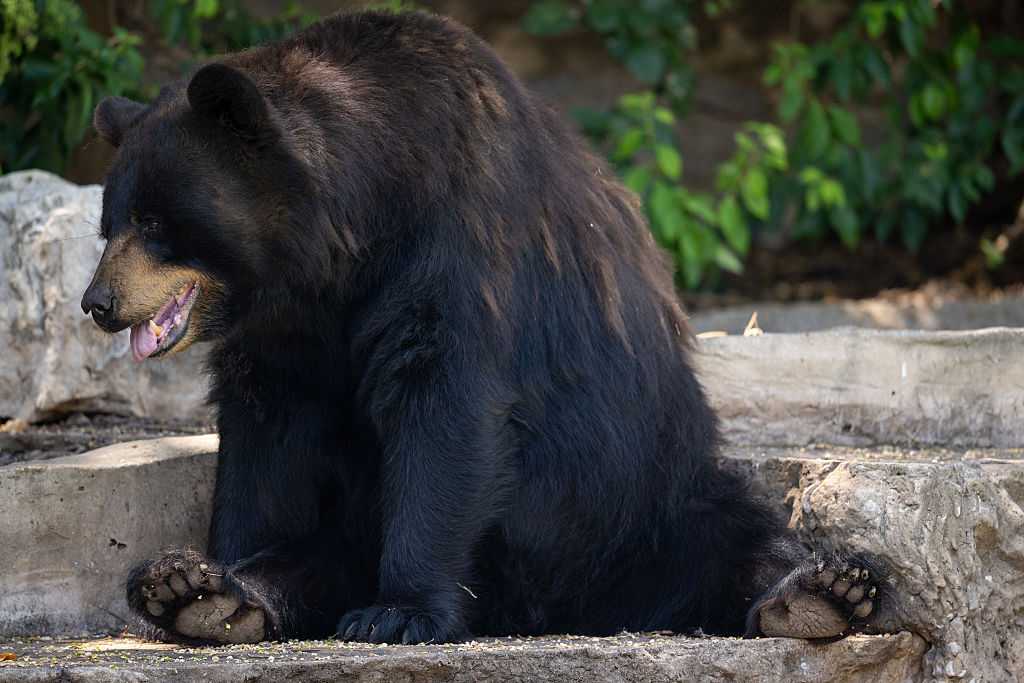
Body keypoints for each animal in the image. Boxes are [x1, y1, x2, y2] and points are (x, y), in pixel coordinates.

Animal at [80, 9, 889, 645]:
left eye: (155, 222)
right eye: (110, 222)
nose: (96, 302)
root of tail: (569, 609)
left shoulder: (455, 237)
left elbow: (446, 398)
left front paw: (400, 612)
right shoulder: (289, 331)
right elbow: (267, 441)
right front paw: (219, 570)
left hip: (644, 491)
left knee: (732, 533)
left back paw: (818, 594)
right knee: (324, 552)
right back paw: (198, 593)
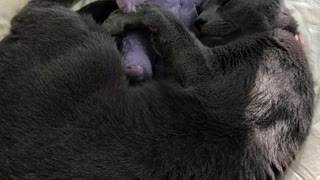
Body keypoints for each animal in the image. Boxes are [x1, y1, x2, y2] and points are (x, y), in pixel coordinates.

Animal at [0, 0, 316, 179]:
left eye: (226, 1)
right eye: (201, 6)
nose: (199, 18)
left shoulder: (214, 71)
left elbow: (172, 25)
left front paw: (134, 14)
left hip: (84, 41)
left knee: (41, 7)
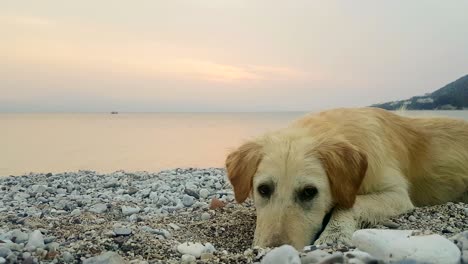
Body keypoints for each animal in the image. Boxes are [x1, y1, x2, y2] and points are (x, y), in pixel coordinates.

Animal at [224, 106, 468, 250]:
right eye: (263, 189)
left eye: (309, 192)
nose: (272, 251)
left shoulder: (397, 194)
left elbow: (351, 203)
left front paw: (334, 232)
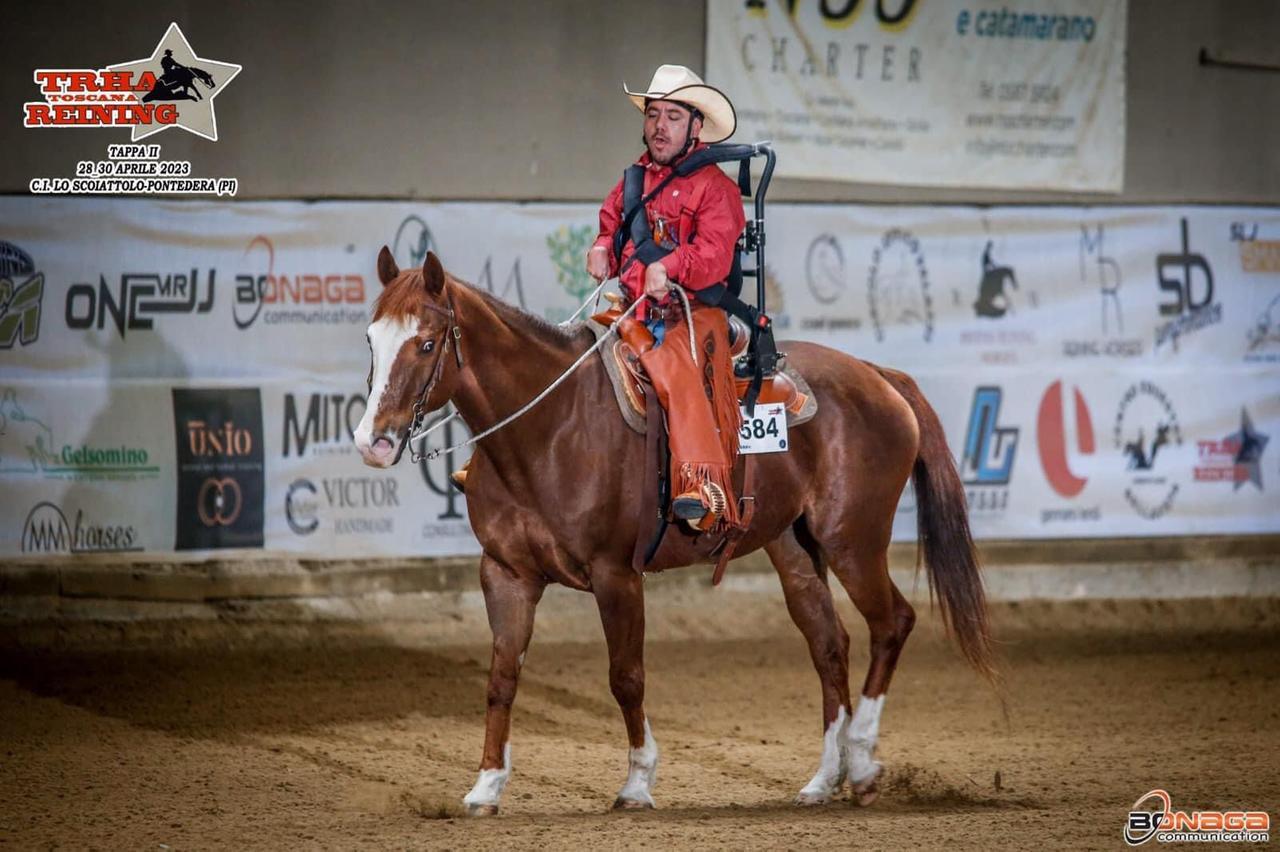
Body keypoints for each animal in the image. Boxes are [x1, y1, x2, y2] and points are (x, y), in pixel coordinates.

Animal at [353, 248, 995, 816]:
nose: (372, 441)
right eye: (370, 339)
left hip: (853, 540)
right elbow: (502, 676)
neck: (550, 427)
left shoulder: (616, 574)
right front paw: (486, 786)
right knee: (829, 643)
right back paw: (823, 778)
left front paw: (637, 784)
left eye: (427, 343)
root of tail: (878, 375)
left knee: (892, 623)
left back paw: (861, 766)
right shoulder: (505, 574)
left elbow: (626, 677)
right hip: (794, 545)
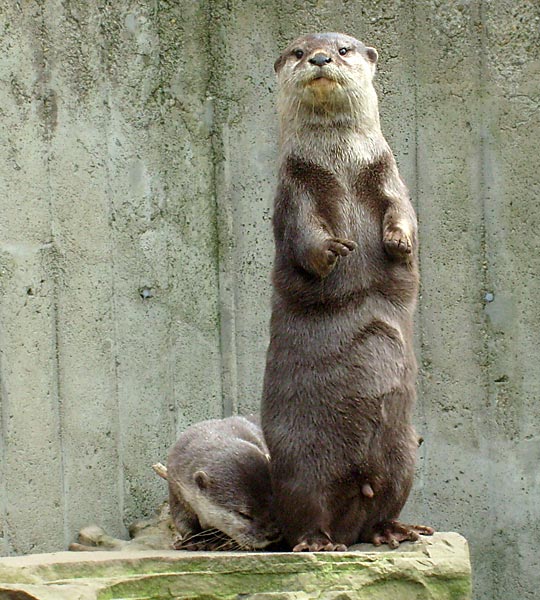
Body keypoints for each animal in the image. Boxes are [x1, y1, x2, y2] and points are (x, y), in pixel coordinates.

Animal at [262, 30, 434, 552]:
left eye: (343, 49)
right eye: (298, 52)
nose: (319, 59)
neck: (340, 163)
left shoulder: (389, 175)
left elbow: (403, 213)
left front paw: (398, 242)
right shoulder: (295, 187)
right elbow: (304, 233)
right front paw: (333, 251)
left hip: (405, 456)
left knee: (384, 503)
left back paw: (396, 530)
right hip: (298, 464)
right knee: (307, 508)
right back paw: (318, 543)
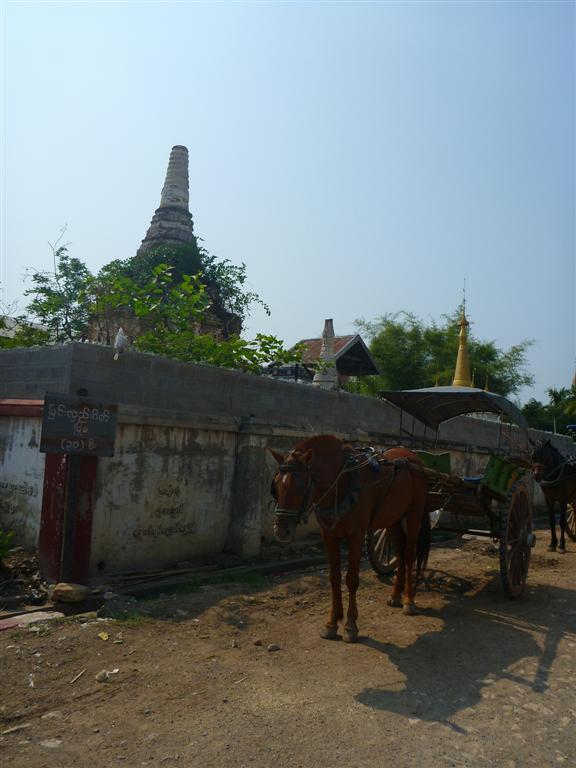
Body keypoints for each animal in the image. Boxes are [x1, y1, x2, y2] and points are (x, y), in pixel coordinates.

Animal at [270, 438, 432, 640]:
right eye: (276, 485)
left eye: (299, 486)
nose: (281, 531)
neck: (343, 482)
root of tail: (414, 457)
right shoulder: (329, 536)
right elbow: (334, 577)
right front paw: (332, 623)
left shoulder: (356, 535)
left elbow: (352, 579)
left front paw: (351, 625)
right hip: (393, 517)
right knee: (401, 551)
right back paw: (395, 595)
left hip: (414, 513)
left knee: (409, 553)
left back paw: (409, 600)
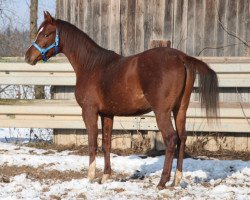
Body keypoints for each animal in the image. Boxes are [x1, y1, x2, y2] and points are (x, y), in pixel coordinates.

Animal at [24, 11, 218, 189]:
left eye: (46, 34)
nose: (28, 56)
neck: (91, 65)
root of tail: (181, 57)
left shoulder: (89, 111)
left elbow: (92, 143)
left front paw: (90, 177)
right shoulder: (107, 114)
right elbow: (106, 144)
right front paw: (105, 176)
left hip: (162, 112)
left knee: (171, 139)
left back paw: (162, 182)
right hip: (180, 109)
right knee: (183, 138)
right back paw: (176, 180)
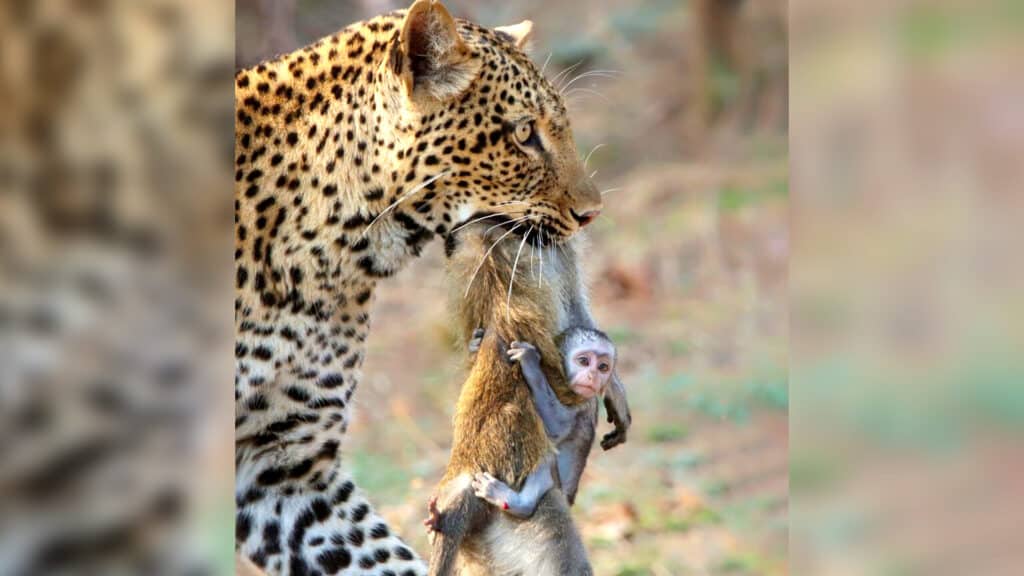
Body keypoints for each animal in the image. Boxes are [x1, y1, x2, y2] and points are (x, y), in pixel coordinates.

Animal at [468, 325, 618, 512]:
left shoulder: (583, 402)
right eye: (584, 361)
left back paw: (518, 503)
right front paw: (475, 343)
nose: (593, 376)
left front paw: (530, 363)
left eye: (603, 367)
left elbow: (556, 429)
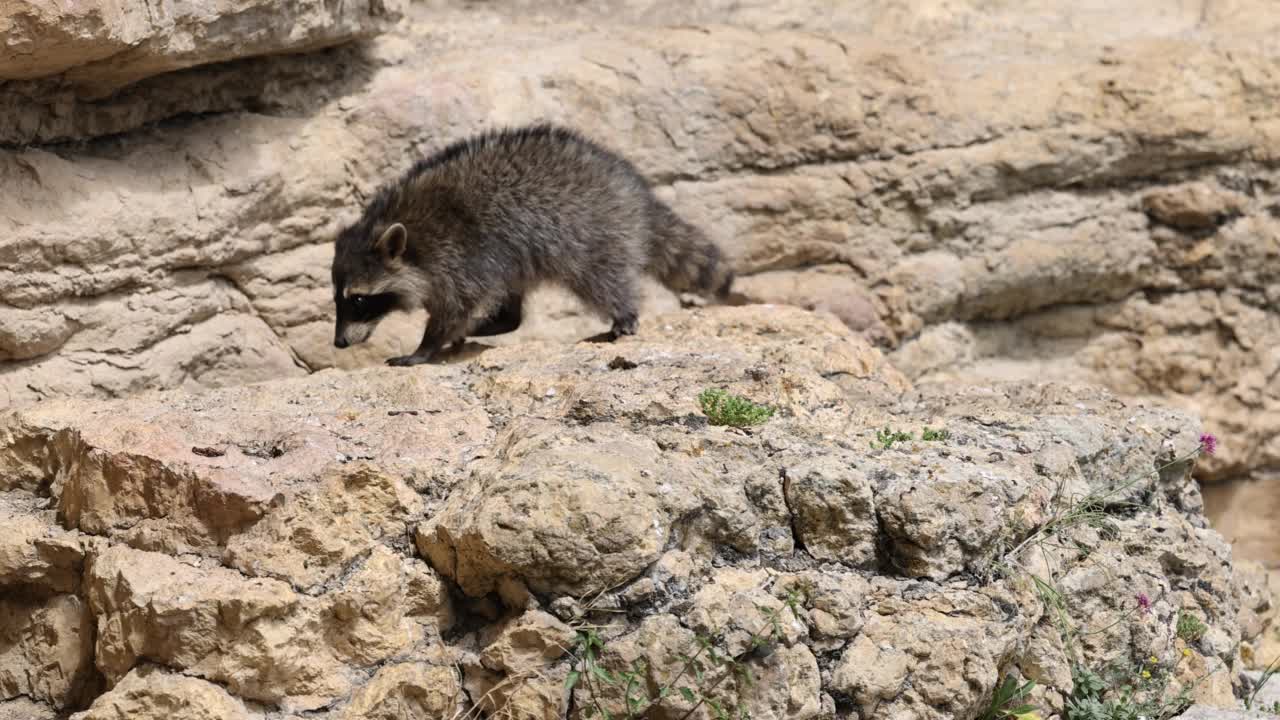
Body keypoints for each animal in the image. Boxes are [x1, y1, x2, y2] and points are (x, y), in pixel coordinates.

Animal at [332, 121, 732, 363]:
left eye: (359, 300)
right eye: (338, 299)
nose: (338, 344)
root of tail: (636, 193)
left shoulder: (458, 255)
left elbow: (456, 306)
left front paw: (426, 346)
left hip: (591, 232)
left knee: (601, 278)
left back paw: (623, 311)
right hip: (518, 253)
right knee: (513, 296)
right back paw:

-----

- Problem description -
From the listing above, repeat only the lines between the line containing "nose: (281, 531)" and the line containing "left front paw: (530, 363)", those two included. Pictures are not part of the copy.

- Output below -
nose: (281, 531)
neck: (343, 482)
root of tail: (414, 457)
right shoulder: (329, 536)
right elbow: (334, 577)
right front paw: (332, 623)
left shoulder: (356, 535)
left elbow: (352, 579)
left front paw: (351, 625)
right hip: (393, 517)
right knee: (401, 551)
right back paw: (395, 595)
left hip: (414, 513)
left knee: (409, 553)
left back paw: (409, 600)
Body keypoints for each animal in the image. Boxes are [x1, y1, x2, y2] and points are (x, y), in pixel coordinates.

Animal at [24, 11, 218, 189]:
left eye: (46, 34)
nose: (28, 56)
neck: (91, 65)
root of tail: (181, 57)
left shoulder: (89, 111)
left elbow: (92, 143)
left front paw: (90, 177)
right shoulder: (107, 114)
right elbow: (106, 144)
right front paw: (105, 176)
left hip: (162, 112)
left knee: (171, 139)
left back paw: (162, 182)
right hip: (180, 109)
right knee: (183, 138)
right back paw: (176, 180)
Body keypoints for each animal in the image. Boxes are [x1, y1, x2, y2] and points are (x, y), in pixel coordinates.

Animal at [468, 325, 618, 512]:
left shoulder: (583, 402)
right eye: (584, 361)
left back paw: (518, 503)
right front paw: (475, 343)
nose: (593, 376)
left front paw: (530, 363)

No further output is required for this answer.